DOCUMENT EXCERPT »
Migrate ENSNode V2 to Squid SDK

Summary

This proposal recommends adopting the Squid SDK as the foundation indexing framework for ENSNode V2 to address scalability, cost efficiency, and long-term flexibility challenges. SQD’s modular architecture is purpose-built to handle the multichain and high-throughput demands of ENS as it evolves as an ecosystem.

Key benefits include:

• 20-30x+ faster sync speeds on data lake-enabled chains vs Ponder (20 minutes to index Uniswap V3 USDC / ETH swaps vs 9 hours with Ponder + Alchemy RPC - “Pay As You Go” 10,000 CU/s plan).
• Multiple data sink options - PostgreSQL, file stores (CSV, Parquet), and BigQuery - enabling developers to choose the right storage backend for their specific requirements.
• Decentralized data distribution (via ~3000 independent worker nodes) and decentralized access portals.
• 200+ supported networks across EVM, zkEVM, Substrate, Solana, and other VMs.
• Zero vendor lock-in through open-source, self-hostable actively maintained modular architecture.
• Established ecosystem - hundreds of projects already index with the Squid SDK across multiple VMs, driving ~0.40 billion on‑chain queries in the last 90 days (~4.9 million/day — https://network.subsquid.io/)

Architecture Overview

At its core, SQD maintains a data lake of ~2.4PB of historic data across 200+ chains. This data is distributed in a decentralized way via a peer-to-peer network of ~3,000 workers who contribute their storage and compute to the network. This network can be easily accessed via the Gateways or decentralized Portals. Portals are either hosted by a third party or self-hosted. Portals can completely replace RPCs and include a built-in caching layer for real time on-chain data (via Hot Blocks).

Indexers—whether maintained by SQD or third parties (even Subgraphs via an adapter)—can access the data lake via Portals if the data lake ingestion is supported. There are currently multiple indexers utilizing the SQD Network (including those by SQD and third parties). Building within the SQD ecosystem means your indexer can easily be distributed to our institutional partners via OceanStream and integrated into future SQD or third party data distribution products.

ASSIGNMENT » Write out the passage of the Squid SDK migration proposal from "Migrate ENSNode V2" to "decentralized access portals.".

SOURCE MATERIAL »

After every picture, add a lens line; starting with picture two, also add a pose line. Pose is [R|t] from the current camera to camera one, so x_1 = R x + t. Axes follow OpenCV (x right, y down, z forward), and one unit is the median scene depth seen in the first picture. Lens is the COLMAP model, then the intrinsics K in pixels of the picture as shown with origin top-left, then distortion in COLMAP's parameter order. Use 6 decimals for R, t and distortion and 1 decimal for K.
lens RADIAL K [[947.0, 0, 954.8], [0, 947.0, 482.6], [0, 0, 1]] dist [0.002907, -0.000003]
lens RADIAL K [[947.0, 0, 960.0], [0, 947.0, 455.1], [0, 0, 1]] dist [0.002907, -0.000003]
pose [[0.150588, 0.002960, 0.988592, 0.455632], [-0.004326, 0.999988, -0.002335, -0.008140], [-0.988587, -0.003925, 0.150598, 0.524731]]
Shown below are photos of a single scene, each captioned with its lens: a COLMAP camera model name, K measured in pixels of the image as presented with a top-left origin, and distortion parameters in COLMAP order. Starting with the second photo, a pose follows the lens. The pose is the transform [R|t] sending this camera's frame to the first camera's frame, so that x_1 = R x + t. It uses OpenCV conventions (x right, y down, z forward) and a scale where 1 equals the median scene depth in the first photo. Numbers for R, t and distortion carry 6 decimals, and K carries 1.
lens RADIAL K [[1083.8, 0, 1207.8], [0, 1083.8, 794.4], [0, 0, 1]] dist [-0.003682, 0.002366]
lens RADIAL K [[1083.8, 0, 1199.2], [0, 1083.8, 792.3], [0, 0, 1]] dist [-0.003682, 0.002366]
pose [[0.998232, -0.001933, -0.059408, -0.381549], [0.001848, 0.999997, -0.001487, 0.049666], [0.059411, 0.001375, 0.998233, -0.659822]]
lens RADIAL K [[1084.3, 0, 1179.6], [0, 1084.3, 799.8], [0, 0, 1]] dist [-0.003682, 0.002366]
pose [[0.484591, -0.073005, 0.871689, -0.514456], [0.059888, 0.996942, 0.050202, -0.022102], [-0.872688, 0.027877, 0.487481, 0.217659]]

OUTPUT »
Migrate ENSNode V2 to Squid SDK

Summary

This proposal recommends adopting the Squid SDK as the foundation indexing framework for ENSNode V2 to address scalability, cost efficiency, and long-term flexibility challenges. SQD’s modular architecture is purpose-built to handle the multichain and high-throughput demands of ENS as it evolves as an ecosystem.

Key benefits include:

• 20-30x+ faster sync speeds on data lake-enabled chains vs Ponder (20 minutes to index Uniswap V3 USDC / ETH swaps vs 9 hours with Ponder + Alchemy RPC - “Pay As You Go” 10,000 CU/s plan).
• Multiple data sink options - PostgreSQL, file stores (CSV, Parquet), and BigQuery - enabling developers to choose the right storage backend for their specific requirements.
• Decentralized data distribution (via ~3000 independent worker nodes) and decentralized access portals.